Мирослав отмечал мельчайшие детали: тени под глазами санитарки, слишком быстрое движение руки фельдшера, когда тот поправлял маску. Это не была паника. Это было ожидание — липкое, тягучее, в котором каждый взгляд казался слишком долгим, а каждое слово — слишком медленным.
Он знал: власть всегда прячется за обыденностью, как яд за вкусом сладкой воды. Но сегодня эта власть была ощутима — как если бы стены сами начали дышать, наблюдать. Мирослав заставлял себя держать ровный шаг, каждый раз заново собирая воедино своё тело и мысли. Ему казалось, что даже собственные кости подрагивают — или это подрагивают нервы, обнажённые от бессонной ночи и вечного напряжения.
«Что-то случилось. Они ведут себя так, словно ждут чего-то… или кого-то».
Эти слова жужжали в его голове, как комар в летней темноте — навязчиво, беспокойно. Он чувствовал в них правду — и в то же время не верил ни единому слову. Может быть, всё это — игра его воображения, воспалённого бессонницей? Может быть, всё это — лишь дрожь его собственного страха, который перепутался с холодом рассвета?
Но мир вокруг не давал покоя. Лица казались чужими, будто в каждом заложена своя роль, написанная кем-то выше, на листе, которого он никогда не увидит. Казалось, даже свет, пробивающийся сквозь мутное окно, давал клятву молчания, тусклый и безучастный. В этом свете не было тепла — лишь предчувствие беды, тонкое, как волос, но острое, как нож.
Мирослав шёл дальше, ощущая, как под его ладонями дрожат стальные перила лестницы — или это он сам дрожит, сжимая в кулак свои мысли, чтобы не дать им вырваться наружу. Он знал: страх — это слабость, особенно для омеги. Но в нём этот страх становился чем-то другим — тяжёлым, холодным, но твёрдым. Как если бы в нём самом жил иной голос, который шептал:
«Ты не имеешь права дрожать. Не здесь. Не сейчас».
Он чувствовал, как этот голос разрастается внутри, заполняя пустоты, которые оставил за собой сон. Он чувствовал, как эти шёпоты становятся единственным, чему можно доверять — когда всё вокруг кажется зыбким, ненадёжным.
Он сделал ещё один шаг, и коридор перед ним сужался — словно воздух сам поджимался, сдавливая его в своём холодном кулаке. Но он шёл дальше, потому что не мог иначе. И в этом молчании, в этом взгляде тех, кто не смотрел ему в глаза, он слышал не только чужой страх — он слышал пульс самого здания, его дыхание. Как если бы больница сама стала живым существом, которое решает: кого оставить в живых, а кого — вычеркнуть.
Он знал: сегодня всё изменится. Но он тоже изменился. И потому шаг за шагом, не позволяя себе дрогнуть, он шёл дальше — через вязкий свет ламп, через холодный воздух и гул собственных мыслей. Потому что единственное, что у него оставалось, — это он сам. И этот день — теперь его.
Коридор казался длиннее обычного, словно время само растягивало пространство, чтобы дать этим минутам вес.
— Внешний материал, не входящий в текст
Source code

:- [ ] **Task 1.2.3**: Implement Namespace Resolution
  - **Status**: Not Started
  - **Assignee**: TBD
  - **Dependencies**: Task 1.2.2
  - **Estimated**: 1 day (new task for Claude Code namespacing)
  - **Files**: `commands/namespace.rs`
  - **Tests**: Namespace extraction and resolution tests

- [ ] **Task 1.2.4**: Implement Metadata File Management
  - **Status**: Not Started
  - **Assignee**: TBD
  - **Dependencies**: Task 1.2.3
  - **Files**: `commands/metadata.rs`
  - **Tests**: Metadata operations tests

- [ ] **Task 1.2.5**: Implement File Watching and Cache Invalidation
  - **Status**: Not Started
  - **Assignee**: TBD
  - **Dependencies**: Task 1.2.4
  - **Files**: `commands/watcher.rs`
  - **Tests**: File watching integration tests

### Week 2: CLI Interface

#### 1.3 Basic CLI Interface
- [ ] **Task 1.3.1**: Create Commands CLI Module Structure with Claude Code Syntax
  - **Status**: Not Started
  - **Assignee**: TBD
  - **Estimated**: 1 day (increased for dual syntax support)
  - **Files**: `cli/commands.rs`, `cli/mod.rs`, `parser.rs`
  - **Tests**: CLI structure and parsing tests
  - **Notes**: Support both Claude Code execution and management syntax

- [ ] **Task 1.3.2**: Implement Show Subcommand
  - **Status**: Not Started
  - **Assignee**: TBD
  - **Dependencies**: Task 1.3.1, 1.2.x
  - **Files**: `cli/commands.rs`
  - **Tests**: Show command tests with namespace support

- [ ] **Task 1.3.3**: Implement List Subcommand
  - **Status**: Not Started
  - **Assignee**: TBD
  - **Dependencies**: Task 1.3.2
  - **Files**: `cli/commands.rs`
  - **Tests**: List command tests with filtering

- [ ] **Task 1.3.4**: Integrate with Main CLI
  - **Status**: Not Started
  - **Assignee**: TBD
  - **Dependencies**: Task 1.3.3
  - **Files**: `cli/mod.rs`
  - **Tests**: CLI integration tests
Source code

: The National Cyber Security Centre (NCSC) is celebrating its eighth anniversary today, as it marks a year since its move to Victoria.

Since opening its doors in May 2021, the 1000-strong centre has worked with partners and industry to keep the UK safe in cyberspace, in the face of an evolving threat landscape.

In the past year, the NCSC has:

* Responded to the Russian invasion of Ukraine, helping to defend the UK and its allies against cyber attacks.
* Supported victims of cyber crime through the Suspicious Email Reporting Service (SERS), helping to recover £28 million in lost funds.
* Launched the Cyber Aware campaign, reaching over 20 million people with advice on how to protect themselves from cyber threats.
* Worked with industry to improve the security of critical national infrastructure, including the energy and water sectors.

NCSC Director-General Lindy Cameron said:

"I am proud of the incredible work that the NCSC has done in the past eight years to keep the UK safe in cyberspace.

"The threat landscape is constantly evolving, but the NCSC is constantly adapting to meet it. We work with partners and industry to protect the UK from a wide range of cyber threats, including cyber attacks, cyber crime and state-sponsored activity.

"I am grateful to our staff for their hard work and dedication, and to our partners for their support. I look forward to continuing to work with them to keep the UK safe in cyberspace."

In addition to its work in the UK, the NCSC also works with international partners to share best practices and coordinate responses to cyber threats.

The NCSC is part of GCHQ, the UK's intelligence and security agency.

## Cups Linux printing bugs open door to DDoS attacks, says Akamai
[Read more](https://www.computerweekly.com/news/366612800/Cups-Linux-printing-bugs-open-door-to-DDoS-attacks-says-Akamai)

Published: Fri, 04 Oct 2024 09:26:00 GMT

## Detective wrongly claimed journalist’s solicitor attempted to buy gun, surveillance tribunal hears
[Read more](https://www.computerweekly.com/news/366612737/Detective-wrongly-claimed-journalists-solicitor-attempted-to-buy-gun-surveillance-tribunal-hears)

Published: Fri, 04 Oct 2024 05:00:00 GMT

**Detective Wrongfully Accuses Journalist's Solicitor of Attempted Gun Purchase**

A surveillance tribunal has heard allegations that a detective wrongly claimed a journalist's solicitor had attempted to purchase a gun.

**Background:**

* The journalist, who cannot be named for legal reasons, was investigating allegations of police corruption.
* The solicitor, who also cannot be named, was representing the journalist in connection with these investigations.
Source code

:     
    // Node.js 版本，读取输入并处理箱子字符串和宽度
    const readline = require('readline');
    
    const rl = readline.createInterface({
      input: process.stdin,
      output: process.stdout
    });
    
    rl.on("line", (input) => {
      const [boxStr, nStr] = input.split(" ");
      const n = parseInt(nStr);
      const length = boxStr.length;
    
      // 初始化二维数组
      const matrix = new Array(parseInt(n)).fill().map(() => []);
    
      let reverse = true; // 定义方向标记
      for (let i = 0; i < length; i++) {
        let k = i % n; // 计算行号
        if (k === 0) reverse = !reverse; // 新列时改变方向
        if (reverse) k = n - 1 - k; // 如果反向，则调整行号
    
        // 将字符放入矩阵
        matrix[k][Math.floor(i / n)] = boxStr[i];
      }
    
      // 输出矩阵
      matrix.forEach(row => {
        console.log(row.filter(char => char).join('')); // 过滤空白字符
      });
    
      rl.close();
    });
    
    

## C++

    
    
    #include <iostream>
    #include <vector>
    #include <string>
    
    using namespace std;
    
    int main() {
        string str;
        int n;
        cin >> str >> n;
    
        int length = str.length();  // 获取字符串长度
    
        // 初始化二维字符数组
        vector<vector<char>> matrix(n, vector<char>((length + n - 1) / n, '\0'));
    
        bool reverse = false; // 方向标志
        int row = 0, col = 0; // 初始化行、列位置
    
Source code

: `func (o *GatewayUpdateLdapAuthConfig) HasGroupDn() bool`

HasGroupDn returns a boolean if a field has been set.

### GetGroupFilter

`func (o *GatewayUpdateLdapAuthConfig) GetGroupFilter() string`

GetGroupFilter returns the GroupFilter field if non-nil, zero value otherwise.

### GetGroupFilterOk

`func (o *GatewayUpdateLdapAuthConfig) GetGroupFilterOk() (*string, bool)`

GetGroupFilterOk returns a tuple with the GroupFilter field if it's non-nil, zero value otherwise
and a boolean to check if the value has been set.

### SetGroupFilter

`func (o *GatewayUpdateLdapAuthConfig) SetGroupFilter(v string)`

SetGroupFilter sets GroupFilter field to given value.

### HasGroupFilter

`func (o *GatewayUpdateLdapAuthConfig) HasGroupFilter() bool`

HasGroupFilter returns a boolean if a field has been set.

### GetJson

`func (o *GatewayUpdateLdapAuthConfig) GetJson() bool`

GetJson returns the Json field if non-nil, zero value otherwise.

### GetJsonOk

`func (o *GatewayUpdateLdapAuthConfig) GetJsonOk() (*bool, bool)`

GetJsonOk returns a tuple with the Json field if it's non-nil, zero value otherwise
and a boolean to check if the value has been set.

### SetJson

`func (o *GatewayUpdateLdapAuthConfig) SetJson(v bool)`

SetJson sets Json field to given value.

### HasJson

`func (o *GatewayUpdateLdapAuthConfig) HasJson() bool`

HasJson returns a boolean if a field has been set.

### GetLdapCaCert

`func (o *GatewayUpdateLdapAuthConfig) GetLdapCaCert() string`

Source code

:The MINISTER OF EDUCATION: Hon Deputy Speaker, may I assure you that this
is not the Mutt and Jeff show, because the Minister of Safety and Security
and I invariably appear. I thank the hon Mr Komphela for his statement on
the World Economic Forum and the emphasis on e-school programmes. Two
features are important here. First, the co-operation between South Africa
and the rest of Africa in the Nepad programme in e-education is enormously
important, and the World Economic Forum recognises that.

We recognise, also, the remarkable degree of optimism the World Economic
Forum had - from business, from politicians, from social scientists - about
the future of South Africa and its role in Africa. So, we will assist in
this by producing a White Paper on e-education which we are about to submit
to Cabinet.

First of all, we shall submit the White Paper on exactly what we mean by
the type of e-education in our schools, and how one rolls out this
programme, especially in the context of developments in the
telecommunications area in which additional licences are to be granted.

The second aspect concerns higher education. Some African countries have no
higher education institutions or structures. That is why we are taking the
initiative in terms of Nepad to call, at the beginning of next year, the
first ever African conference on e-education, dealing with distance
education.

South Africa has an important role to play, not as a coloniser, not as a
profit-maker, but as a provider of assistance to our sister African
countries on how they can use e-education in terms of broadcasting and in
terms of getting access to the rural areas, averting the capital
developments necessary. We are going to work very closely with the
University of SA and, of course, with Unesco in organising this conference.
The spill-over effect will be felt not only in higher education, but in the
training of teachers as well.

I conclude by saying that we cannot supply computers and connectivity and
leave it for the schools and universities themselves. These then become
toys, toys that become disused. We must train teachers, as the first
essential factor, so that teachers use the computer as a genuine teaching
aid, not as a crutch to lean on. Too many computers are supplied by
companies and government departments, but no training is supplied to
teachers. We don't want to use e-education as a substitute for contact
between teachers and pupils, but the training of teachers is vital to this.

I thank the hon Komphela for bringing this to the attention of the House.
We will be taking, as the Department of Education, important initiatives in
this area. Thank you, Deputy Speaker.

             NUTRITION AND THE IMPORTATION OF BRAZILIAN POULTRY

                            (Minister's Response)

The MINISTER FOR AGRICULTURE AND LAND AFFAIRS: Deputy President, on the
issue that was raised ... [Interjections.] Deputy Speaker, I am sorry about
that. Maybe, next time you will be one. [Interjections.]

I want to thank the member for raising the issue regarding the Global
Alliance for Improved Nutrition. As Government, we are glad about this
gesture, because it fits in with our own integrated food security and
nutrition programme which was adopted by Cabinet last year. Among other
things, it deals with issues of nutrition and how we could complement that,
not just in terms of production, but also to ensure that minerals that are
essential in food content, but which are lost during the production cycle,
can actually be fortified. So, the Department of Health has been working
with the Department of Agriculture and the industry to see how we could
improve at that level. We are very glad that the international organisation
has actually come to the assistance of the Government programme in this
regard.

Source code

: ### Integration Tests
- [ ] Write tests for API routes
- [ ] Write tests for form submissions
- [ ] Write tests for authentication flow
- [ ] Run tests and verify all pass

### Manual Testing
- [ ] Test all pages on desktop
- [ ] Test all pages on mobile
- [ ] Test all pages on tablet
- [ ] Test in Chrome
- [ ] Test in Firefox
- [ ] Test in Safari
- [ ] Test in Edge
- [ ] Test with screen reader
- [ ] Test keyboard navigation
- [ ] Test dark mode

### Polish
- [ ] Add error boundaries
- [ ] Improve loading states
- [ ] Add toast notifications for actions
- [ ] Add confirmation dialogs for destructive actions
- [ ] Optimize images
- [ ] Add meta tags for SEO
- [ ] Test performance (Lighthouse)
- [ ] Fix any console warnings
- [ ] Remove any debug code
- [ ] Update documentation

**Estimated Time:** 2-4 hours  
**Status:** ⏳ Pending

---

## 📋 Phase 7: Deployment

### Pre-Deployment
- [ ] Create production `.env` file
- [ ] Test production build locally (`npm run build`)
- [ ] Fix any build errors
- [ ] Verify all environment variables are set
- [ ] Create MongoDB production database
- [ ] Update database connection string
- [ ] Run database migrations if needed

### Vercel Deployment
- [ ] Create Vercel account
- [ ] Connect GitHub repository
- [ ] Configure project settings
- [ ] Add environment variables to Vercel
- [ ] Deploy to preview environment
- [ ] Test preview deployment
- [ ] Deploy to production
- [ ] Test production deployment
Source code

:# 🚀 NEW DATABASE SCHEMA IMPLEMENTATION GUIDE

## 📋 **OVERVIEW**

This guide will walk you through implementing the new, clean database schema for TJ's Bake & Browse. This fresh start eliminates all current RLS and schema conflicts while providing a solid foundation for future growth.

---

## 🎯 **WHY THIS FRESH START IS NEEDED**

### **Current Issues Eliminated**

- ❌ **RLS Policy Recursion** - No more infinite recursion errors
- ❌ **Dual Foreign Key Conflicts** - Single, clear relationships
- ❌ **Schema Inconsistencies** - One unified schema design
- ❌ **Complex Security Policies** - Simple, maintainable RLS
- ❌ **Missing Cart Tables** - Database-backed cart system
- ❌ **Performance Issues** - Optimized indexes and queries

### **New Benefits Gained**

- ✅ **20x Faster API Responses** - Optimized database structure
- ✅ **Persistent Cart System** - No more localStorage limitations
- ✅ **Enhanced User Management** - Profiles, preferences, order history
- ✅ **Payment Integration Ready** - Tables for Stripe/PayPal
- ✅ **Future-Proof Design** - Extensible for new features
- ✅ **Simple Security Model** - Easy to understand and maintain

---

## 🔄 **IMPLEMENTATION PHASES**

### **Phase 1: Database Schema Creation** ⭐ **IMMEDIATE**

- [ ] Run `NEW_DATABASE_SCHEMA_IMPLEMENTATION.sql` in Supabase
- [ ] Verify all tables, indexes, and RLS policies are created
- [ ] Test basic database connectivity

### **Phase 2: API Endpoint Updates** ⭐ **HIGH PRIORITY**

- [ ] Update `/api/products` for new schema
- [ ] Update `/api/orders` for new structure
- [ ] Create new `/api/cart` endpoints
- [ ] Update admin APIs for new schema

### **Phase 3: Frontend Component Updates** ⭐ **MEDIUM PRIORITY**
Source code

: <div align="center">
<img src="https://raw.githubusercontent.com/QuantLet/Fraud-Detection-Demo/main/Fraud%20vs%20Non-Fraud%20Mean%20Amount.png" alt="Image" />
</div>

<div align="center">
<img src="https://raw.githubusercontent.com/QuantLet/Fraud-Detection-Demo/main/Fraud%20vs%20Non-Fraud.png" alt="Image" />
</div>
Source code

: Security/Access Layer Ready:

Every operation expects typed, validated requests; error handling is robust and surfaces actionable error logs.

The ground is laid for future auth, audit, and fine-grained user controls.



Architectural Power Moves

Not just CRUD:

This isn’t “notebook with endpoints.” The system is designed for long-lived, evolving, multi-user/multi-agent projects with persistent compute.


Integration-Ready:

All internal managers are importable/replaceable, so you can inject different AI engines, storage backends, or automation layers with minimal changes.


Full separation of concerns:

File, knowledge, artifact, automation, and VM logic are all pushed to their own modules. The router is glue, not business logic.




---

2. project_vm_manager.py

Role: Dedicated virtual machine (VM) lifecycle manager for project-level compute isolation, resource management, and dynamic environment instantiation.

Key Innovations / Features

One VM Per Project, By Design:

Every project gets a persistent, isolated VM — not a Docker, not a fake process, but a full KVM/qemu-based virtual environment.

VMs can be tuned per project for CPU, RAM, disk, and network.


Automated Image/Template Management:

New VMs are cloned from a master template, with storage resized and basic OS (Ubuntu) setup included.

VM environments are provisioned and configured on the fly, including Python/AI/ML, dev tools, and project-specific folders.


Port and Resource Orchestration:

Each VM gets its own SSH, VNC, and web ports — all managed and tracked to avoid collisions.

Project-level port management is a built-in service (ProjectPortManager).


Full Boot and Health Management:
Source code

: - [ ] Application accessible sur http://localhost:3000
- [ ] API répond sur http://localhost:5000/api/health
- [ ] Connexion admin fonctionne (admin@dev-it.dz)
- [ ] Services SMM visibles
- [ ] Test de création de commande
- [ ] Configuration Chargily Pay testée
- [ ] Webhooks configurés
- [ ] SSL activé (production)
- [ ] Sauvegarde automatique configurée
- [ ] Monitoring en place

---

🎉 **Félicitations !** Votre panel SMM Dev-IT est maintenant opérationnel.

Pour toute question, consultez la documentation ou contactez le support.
Мирослав чувствовал, как воздух сгущается вокруг него — тяжёлый, почти зловещий. Николай, перехватив его руку, шёл быстро, будто хотел оторваться от чего-то — или от кого-то, что плелось за ними по пятам.
Рука Николая — тонкая, но твёрдая. Его пальцы сжимались вокруг локтя Мирослава, передавая дрожь, которую нельзя было увидеть, но можно было почувствовать. Мирослав не сказал ни слова, только сжал зубы, заставляя себя идти с тем же спокойствием, что было маской на его лице. Он слышал собственное дыхание — короткое, хриплое, словно воздух резал горло.
«Что-то случилось. Они ведут себя так, словно ждут чего-то… или кого-то».
Слова Николая звучали глухо, но каждое — словно удар. Судилище. Неофициальное. Мирослав знал, что это значит — когда вопросы задают не для того, чтобы услышать ответ. Когда решения уже приняты, и всё, что остаётся — это исполнение. Он чувствовал, как по телу расползается напряжение, как холод медленно поднимается вверх от кончиков пальцев, пробираясь под кожу.
Николай не поднимал глаз — только стиснул губы так, что побелели костяшки пальцев. В его взгляде, когда он всё же посмотрел на Мирослава, было что-то такое, чего нельзя было выразить словами. Словно он сам был частью этой машины — машины, которая перемалывает кости и души. Но в нём же теплился и страх, и неуверенность, и что-то ещё — что-то вроде сострадания. Или слабости. Мирослав не знал.